Survival mode also means writing when I can.

Just this week I looked at my 15 minute slot, saw that Kate was limit testing and bouncing off walls, and I knew trying to write would just lead to anger and frustration and tears. Probably from both of us. At that moment, on that day, my life situation wouldn’t let me write.

And that’s okay too.

I tried, I evaluated, and then I moved on.

But the next day I did write and in fact, got in 30 minutes.

It’s not much, but it was something. Those little bite-sized bits of success will lead to one story, then another. Right now, in survival mode, that’s all I can manage.

Also, my life situation really dictates the kinds of stories I can write.

I have a big epic fantasy series that’s (sort-of) patiently waiting in limbo, but my brain just can’t handle the complexities, the over-arching plot and twists, the depth of world-building going on in there. Heck, I’m not even willing to tackle a novel of any kind simply because the brain is running on empty.

But it also helps knowing this isn’t forever. That when I look back over this five or ten year time, and the slow rate I’m producing new words, it’s just going to be a tiny blip. These years aren’t going to matter, really. Not when I plan on writing until the day I physically and mentally can’t.

Still, it can be hard when I look at all the unfinished projects and barely-started series. There’s so much I want to do, to write (and I won’t even talk about the publishing side of this!). And it’s hard to keep positive sometimes. To keep my life and what I am accomplishing into perspective.

But for the most part, I am. Thanks to my own trial and errors, and also the help and advice I’ve gotten from other professional writers and parents.

Here’s just a few tips I’ve gathered, and I’m sure, barely scratches the surface….

Look at each day, not at the big, giant picture. Focus on the small successes, the tiny steps forward. It’s a heck of a lot easier to stay positive that way.

Recognize you are in a different place from other writers. You know those types, the ones who are writing and putting out book after book, making one short story sale after another. Right now, your primary job is getting through the parenthood-trenches. That means your focus is on patience, understanding, love, and oh, more patience. (Your friends are also probably sleeping a heck of a lot more than you, so cut you and your creative brain some slack. Brain needs juice to do its thing.)

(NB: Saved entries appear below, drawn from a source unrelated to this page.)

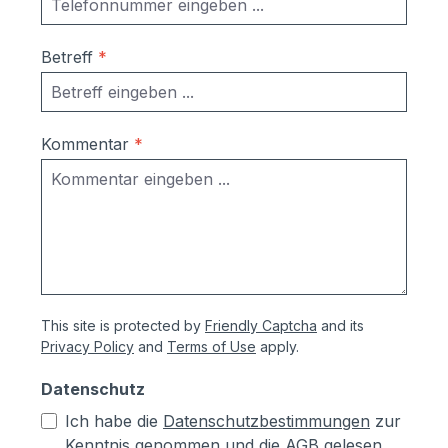
Betreff
*
Kommentar
*
This site is protected by
Friendly Captcha
and its
Privacy Policy
and
Terms of Use
apply.
Datenschutz
Ich habe die
Datenschutzbestimmungen
zur
Kenntnis genommen und die
AGB
gelesen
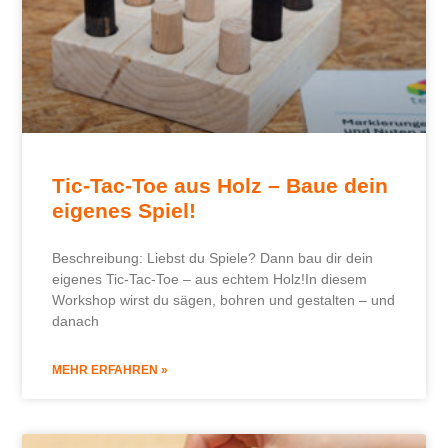
Tic-Tac-Toe aus Holz – Baue dein
eigenes Spiel!
Beschreibung: Liebst du Spiele? Dann bau dir dein
eigenes Tic-Tac-Toe – aus echtem Holz!In diesem
Workshop wirst du sägen, bohren und gestalten – und
danach
MEHR ERFAHREN »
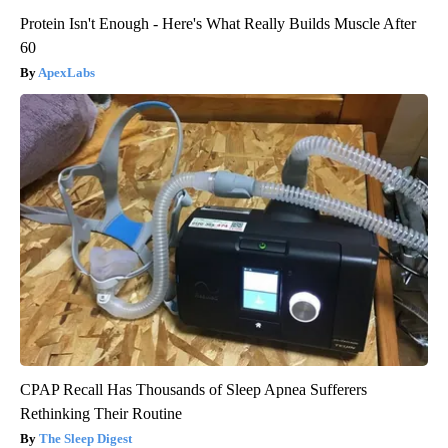
Protein Isn't Enough - Here's What Really Builds Muscle After
60
ApexLabs
CPAP Recall Has Thousands of Sleep Apnea Sufferers
Rethinking Their Routine
The Sleep Digest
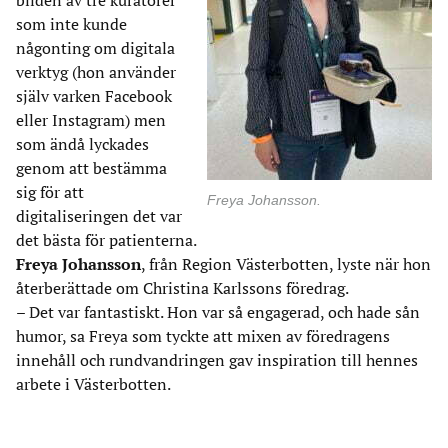
bilden av tre kuratorer
som inte kunde
någonting om digitala
verktyg (hon använder
själv varken Facebook
eller Instagram) men
som ändå lyckades
genom att bestämma
sig för att
Freya Johansson.
digitaliseringen det var
det bästa för patienterna.
Freya Johansson
, från Region Västerbotten, lyste när hon
återberättade om Christina Karlssons föredrag.
– Det var fantastiskt. Hon var så engagerad, och hade sån
humor, sa Freya som tyckte att mixen av föredragens
innehåll och rundvandringen gav inspiration till hennes
arbete i Västerbotten.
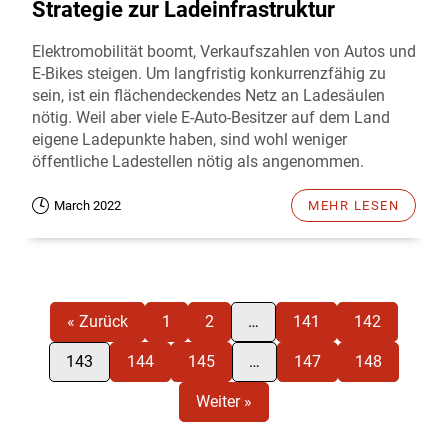
Strategie zur Ladeinfrastruktur
Elektromobilität boomt, Verkaufszahlen von Autos und
E-Bikes steigen. Um langfristig konkurrenzfähig zu
sein, ist ein flächendeckendes Netz an Ladesäulen
nötig. Weil aber viele E-Auto-Besitzer auf dem Land
eigene Ladepunkte haben, sind wohl weniger
öffentliche Ladestellen nötig als angenommen.
March 2022
MEHR LESEN
« Zurück
1
2
…
141
142
143
144
145
…
147
148
Weiter »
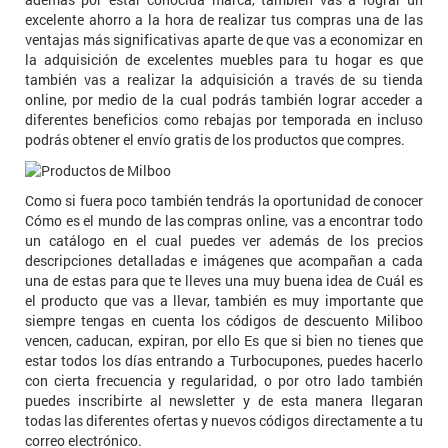
excelente ahorro a la hora de realizar tus compras una de las
ventajas más significativas aparte de que vas a economizar en
la adquisición de excelentes muebles para tu hogar es que
también vas a realizar la adquisición a través de su tienda
online, por medio de la cual podrás también lograr acceder a
diferentes beneficios como rebajas por temporada en incluso
podrás obtener el envío gratis de los productos que compres.
Como si fuera poco también tendrás la oportunidad de conocer
Cómo es el mundo de las compras online, vas a encontrar todo
un catálogo en el cual puedes ver además de los precios
descripciones detalladas e imágenes que acompañan a cada
una de estas para que te lleves una muy buena idea de Cuál es
el producto que vas a llevar, también es muy importante que
siempre tengas en cuenta los códigos de descuento Miliboo
vencen, caducan, expiran, por ello Es que si bien no tienes que
estar todos los días entrando a Turbocupones, puedes hacerlo
con cierta frecuencia y regularidad, o por otro lado también
puedes inscribirte al newsletter y de esta manera llegaran
todas las diferentes ofertas y nuevos códigos directamente a tu
correo electrónico.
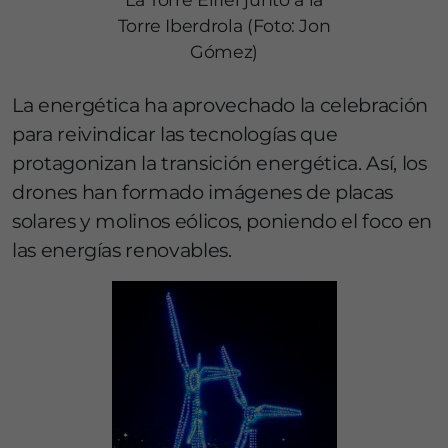
Torre Iberdrola (Foto: Jon
Gómez)
La energética ha aprovechado la celebración
para reivindicar las tecnologías que
protagonizan la transición energética. Así, los
drones han formado imágenes de placas
solares y molinos eólicos, poniendo el foco en
las energías renovables.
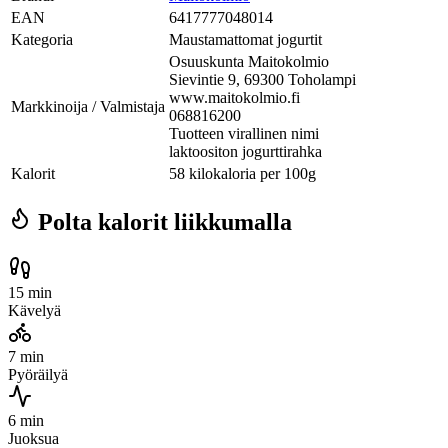
EAN
6417777048014
Kategoria
Maustamattomat jogurtit
Osuuskunta Maitokolmio
Sievintie 9, 69300 Toholampi
www.maitokolmio.fi
Markkinoija / Valmistaja
068816200
Tuotteen virallinen nimi
laktoositon jogurttirahka
Kalorit
58 kilokaloria per 100g
Polta kalorit liikkumalla
15 min
Kävelyä
7 min
Pyöräilyä
6 min
Juoksua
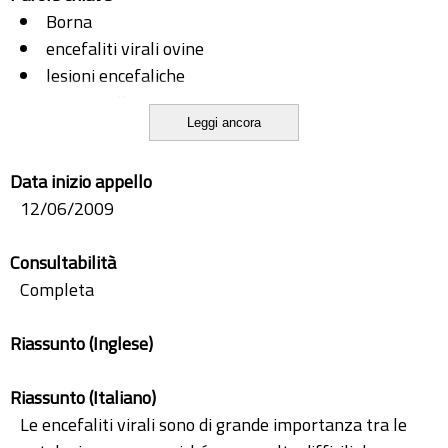
Borna
encefaliti virali ovine
lesioni encefaliche
Louping-ill
Leggi ancora
Maedi-Visna
patogenesi
Data inizio appello
12/06/2009
Consultabilità
Completa
Riassunto (Inglese)
Riassunto (Italiano)
Le encefaliti virali sono di grande importanza tra le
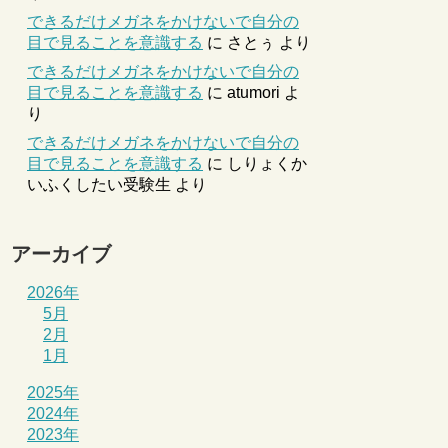
できるだけメガネをかけないで自分の
目で見ることを意識する
に
さとぅ
より
できるだけメガネをかけないで自分の
目で見ることを意識する
に
atumori
よ
り
できるだけメガネをかけないで自分の
目で見ることを意識する
に
しりょくか
いふくしたい受験生
より
アーカイブ
2026年
5月
2月
1月
2025年
2024年
2023年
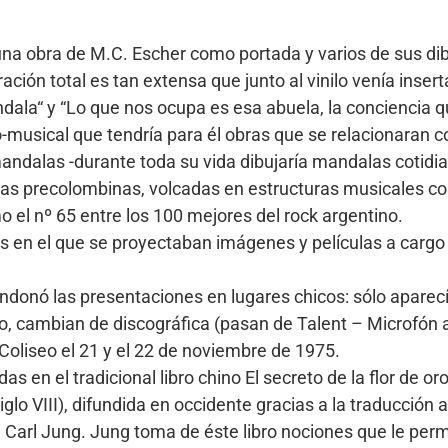
una obra de M.C. Escher como portada y varios de sus dibu
ación total es tan extensa que junto al vinilo venía inse
dala“ y “Lo que nos ocupa es esa abuela, la conciencia q
-musical que tendría para él obras que se relacionaran co
mandalas -durante toda su vida dibujaría mandalas cotid
enas precolombinas, volcadas en estructuras musicales com
o el nº 65 entre los 100 mejores del rock argentino.
s en el que se proyectaban imágenes y películas a cargo
ndonó las presentaciones en lugares chicos: sólo aparec
cio, cambian de discográfica (pasan de Talent – Microfón 
oliseo el 21 y el 22 de noviembre de 1975.
s en el tradicional libro chino El secreto de la flor de or
glo VIII), difundida en occidente gracias a la traducción 
 Carl Jung. Jung toma de éste libro nociones que le perm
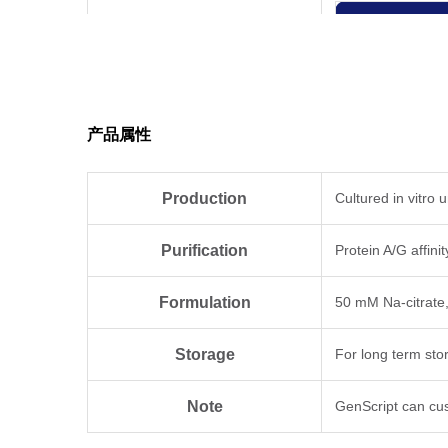
Epitope
产品属性
Production
Cultured in vitro
Isotype
IgG2a for mAb 2
Purification
Protein A/G affini
Formulation
50 mM Na-citrate
Storage
For long term sto
Note
GenScript can cus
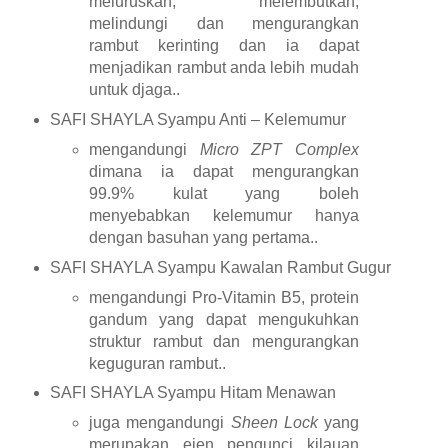
meluruskan, melembutkan,
melindungi dan mengurangkan
rambut kerinting dan ia dapat
menjadikan rambut anda lebih mudah
untuk djaga..
SAFI SHAYLA Syampu Anti – Kelemumur
mengandungi
Micro ZPT Complex
dimana ia dapat mengurangkan
99.9% kulat yang boleh
menyebabkan kelemumur hanya
dengan basuhan yang pertama..
SAFI SHAYLA Syampu Kawalan Rambut Gugur
mengandungi Pro-Vitamin B5, protein
gandum yang dapat mengukuhkan
struktur rambut dan mengurangkan
keguguran rambut..
SAFI SHAYLA Syampu Hitam Menawan
juga mengandungi
Sheen Lock
yang
merupakan ejen pengunci kilauan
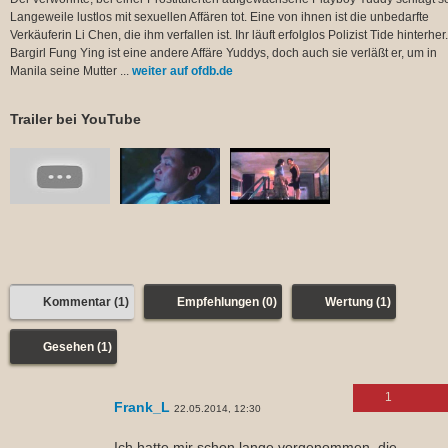
Langeweile lustlos mit sexuellen Affären tot. Eine von ihnen ist die unbedarfte
Verkäuferin Li Chen, die ihm verfallen ist. Ihr läuft erfolglos Polizist Tide hinterher.
Bargirl Fung Ying ist eine andere Affäre Yuddys, doch auch sie verläßt er, um in
Manila seine Mutter ...
weiter auf ofdb.de
Trailer bei YouTube
Kommentar (1)
Empfehlungen (0)
Wertung (1)
Gesehen (1)
1
Frank_L
22.05.2014, 12:30
Ich hatte mir schon lange vorgenommen, die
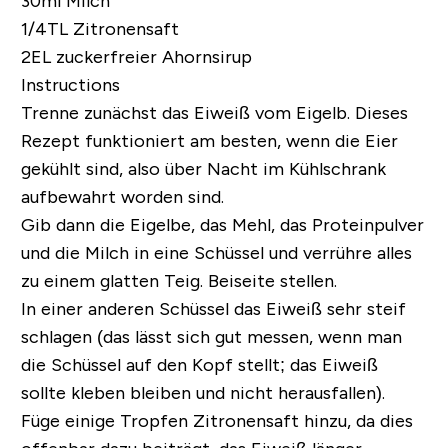
30ml Milch
1/4TL Zitronensaft
2EL
zuckerfreier Ahornsirup
Instructions
Trenne zunächst das Eiweiß vom Eigelb. Dieses
Rezept funktioniert am besten, wenn die Eier
gekühlt sind, also über Nacht im Kühlschrank
aufbewahrt worden sind.
Gib dann die Eigelbe, das Mehl, das Proteinpulver
und die Milch in eine Schüssel und verrühre alles
zu einem glatten Teig. Beiseite stellen.
In einer anderen Schüssel das Eiweiß sehr steif
schlagen (das lässt sich gut messen, wenn man
die Schüssel auf den Kopf stellt; das Eiweiß
sollte kleben bleiben und nicht herausfallen).
Füge einige Tropfen Zitronensaft hinzu, da dies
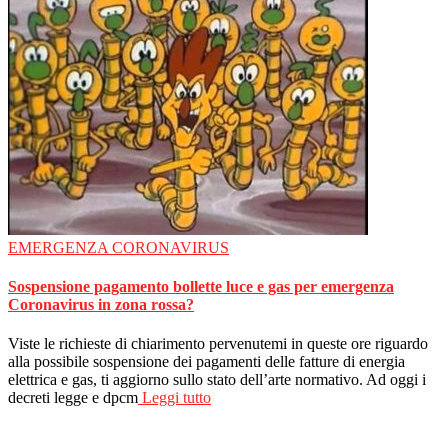
EMERGENZA CORONAVIRUS
Sospensione pagamento bollette luce e gas per emergenza
Coronavirus in zona rossa?
Viste le richieste di chiarimento pervenutemi in queste ore riguardo
alla possibile sospensione dei pagamenti delle fatture di energia
elettrica e gas, ti aggiorno sullo stato dell’arte normativo. Ad oggi i
decreti legge e dpcm
Leggi tutto
Autolettura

Read for pleasure. If you can read, if you can switch off the parenting-brain and lose yourself in a good book, chances are you’re ready to start writing. Another good sign is if you’re dreaming up stories when you do snag some sleep. Do the smart thing and jump on that energy. Who knows how long it’s going to last (translation: How long before your kids shake things up again. Which they will. Soon.)

Have fun. This is my favorite. Whenever I look at my writing and it feels like work, like it’s this thing I need to do back when I had a regular day job, I immediately hit the brakes. I’m not writing because it’s work. I’m writing because I love it. It’s fun. I get to go and make up these cool worlds and cool characters who, when my subconscious is going strong, do things that surprise even me!

Yeah. It’s those surprises, it’s that fun, which keeps me coming back. Keeps me writing even through these early parenting years. Even now with two small kids, too much coffee, and not nearly enough sleep.

But here I am, somehow, still going strong.